Lewis was invited to stay for a meal. The menu was tomato soup, then curry, followed by stewed fruit and custard. ‘The curry was quite alarmingly hot,' said Lewis, ‘and Ruth confessed to having overdone the chillies.'
16
This may not have been a mistake. Ruth was an experienced cook and often made curry, which had been Seretse's favourite ever since his student days at Nutford House.
17
She and Seretse may have suspected that the visit would end up in a report and were enjoying some harmless fun at Lewis's expense. He was astonished by the civility they showed towards the British Government and their apparent sympathy for Baring: ‘They both, strangely enough, seemed to have a soft spot for Sir Evelyn Baring. Seretse spoke with concern of Sir Evelyn's state of health and thought the job a very onerous one for someone who was not of robust health.'
18
Lewis accepted these comments at face value – but it was possible that he was being gently mocked. For Seretse, who was teaching Jackie to grimace whenever Gordon Walker was mentioned, had a mischievous sense of humour.
19

After dinner, there was a break in the conversation while Seretse listened to the closing stages of a fight between champion heavyweight
boxers, Bruce Woodcock and Jack Gardner. Their own wireless was out of action, so Seretse rang up a friend and got him to put the telephone mouthpiece near the loudspeaker of his set. Then there was some further conversation: ‘In politics Ruth proclaims herself a “true blue Conservative”. Seretse is a “Socialist”. I was also given an outline of the political views of various members of Ruth's family.'
20
The Secretary of State enjoyed Lewis's snapshot account. ‘Very good report,' he wrote. ‘I would like to see Mr Lewis.'
21

Seretse became involved again in the activities of the Seretse Khama Fighting Committee, which was still busy campaigning. One of the new people he met on the Committee was John Stonehouse, who was then a student at the LSE with an interest in colonial and African affairs. Stonehouse later became a Labour Government Minister and then shocked the world when he faked his own death; when he was found, living with his secretary, he was imprisoned for fraud. But in 1950, he was unknown and an idealist. He had great respect for Seretse, describing him as ‘impressive in stature', with ‘a brilliant faculty for interpretation and expression', and he enjoyed his warm personality and generosity of feeling. One night, they went together to address a meeting in Basingstoke, at which Seretse was in fine form:

His analysis of democracy and politics was as good as any political philosopher could muster. The audience was fascinated and entranced.
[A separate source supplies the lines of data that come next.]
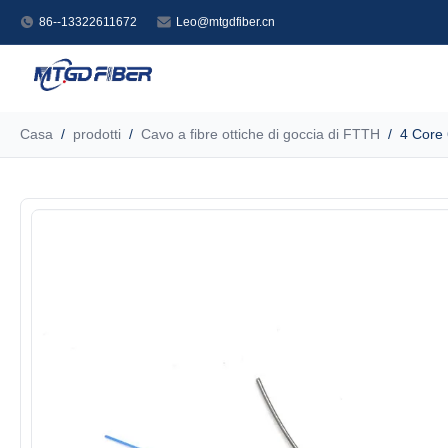
86--13322611672
Leo@mtgdfiber.cn
Casa
/
prodotti
/
Cavo a fibre ottiche di goccia di FTTH
/
4 Core 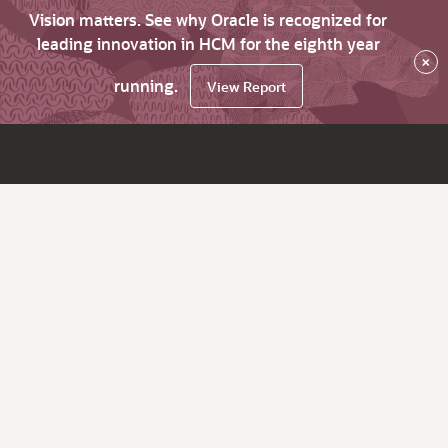
Vision matters. See why Oracle is recognized for
leading innovation in HCM for the eighth year
×
running.
View Report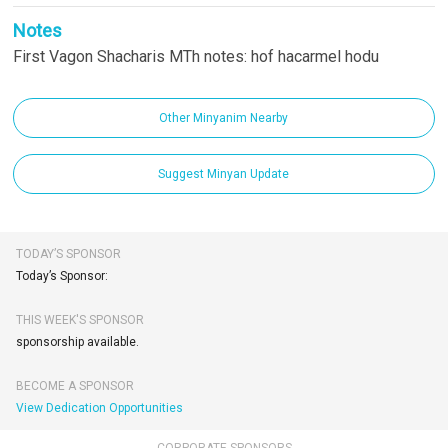
Notes
First Vagon Shacharis MTh notes: hof hacarmel hodu
Other Minyanim Nearby
Suggest Minyan Update
TODAY’S SPONSOR
Today’s Sponsor:
THIS WEEK'S SPONSOR
sponsorship available.
BECOME A SPONSOR
View Dedication Opportunities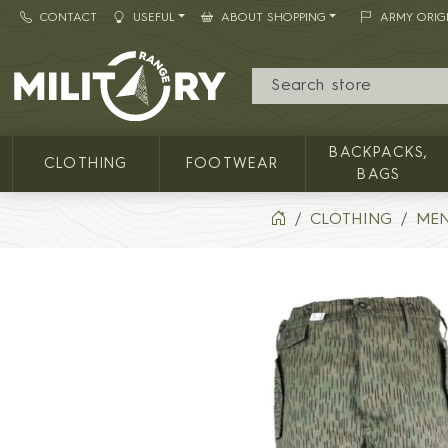
CONTACT
USEFUL
ABOUT SHOPPING
ARMY ORIG
MILITARY RANGE
BACKPACKS,
CLOTHING
FOOTWEAR
BAGS
CLOTHING
MEN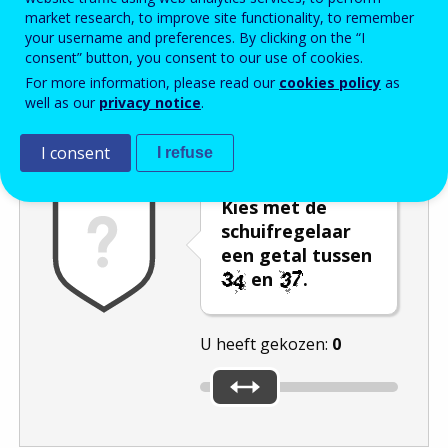
market research, to improve site functionality, to remember
Enter the password that accompanies your email address.
your username and preferences. By clicking on the “I
consent” button, you consent to our use of cookies.
For more information, please read our
cookies policy
as
well as our
privacy notice
.
Captcha
Audioversie
Verversen
I consent
I refuse
Kies met de
schuifregelaar
een getal tussen
en
.
U heeft gekozen:
0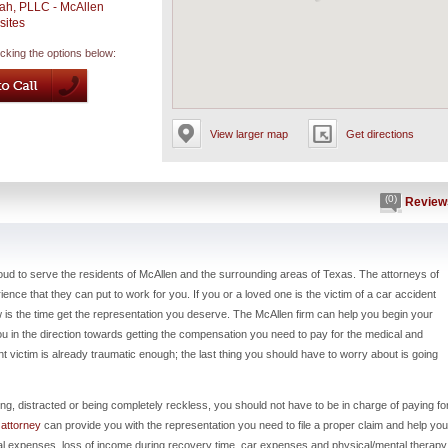
ah, PLLC - McAllen
sites
icking the options below:
View larger map
Get directions
(0)
Review
oud to serve the residents of McAllen and the surrounding areas of Texas. The attorneys of
nce that they can put to work for you. If you or a loved one is the victim of a car accident
ow is the time get the representation you deserve. The McAllen firm can help you begin your
 you in the direction towards getting the compensation you need to pay for the medical and
t victim is already traumatic enough; the last thing you should have to worry about is going
ing, distracted or being completely reckless, you should not have to be in charge of paying fo
 attorney
can provide you with the representation you need to file a proper claim and help you
al expenses, loss of income during recovery time, car expenses and physical/mental therapy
When it came to my turn to make the appeal for the Seretse Khama [Fighting Committee] the pound notes and cheques came up in healthy profusion, including a very generous donation from the local Tories.
22

The Khamas started to make new friends. Clement Freud invited Seretse to speak at a celebrity Club Supper at the Arts Theatre Club off Leicester Square, which he was managing. ‘A hundred members and their guests', explained Freud in his autobiography, ‘bought tickets, got a decent meal and listened to a speech by a man or woman of the moment' – and in the autumn of 1950, Seretse Khama was the ‘man of the moment'. Other celebrity speakers had included Bernard Shaw, Peter Ustinov, Christopher Fry and Laurie Lee.
23
Freud understood the difficulties faced by the Khamas and wanted to help. He also found Seretse agreeable company and thought Ruth was an admirable and very courageous woman. He and his wife Jill invited
them home and he cooked – which always made for a successful evening, as Seretse appreciated good food.
24

The Labour MPs Jennie Lee and her husband, Aneurin Bevan, gave parties in their home for Seretse and Ruth. Although they followed the doctrine of collective responsibility in relation to the Labour Party, in private they followed their own principles – and they believed that the Labour Party had treated the Khamas very badly.
25
Bevan organized a party at Cliveden Place, where Seretse and Ruth met Cheddi Jagan and Forbes Burnham, leading politicians from British Guiana.
26
Bevan publicized this party as much as possible, to draw attention to the problems suffered by the British colonies.

Seretse and Ruth became good friends with MacDonald Bailey, the famous sprinter known as Black Flash, from Port of Spain in Trinidad; Bailey had also married a white Englishwoman and was living in Britain. Over six feet tall, Bailey ran for Britain in the Olympics of 1948 and was to become a medallist in the 1952 Olympics. Movietone filmed a newsreel showing the Khama family and the Baileys enjoying Christmas together in the Khamas' flat, the adults serving sandwiches and cake to the children, and pulling crackers. The four adults laughed happily together in the living room, next to a huge framed photograph – about two feet square – of Seretse's father, Sekgoma, in military uniform, standing beside Khama III.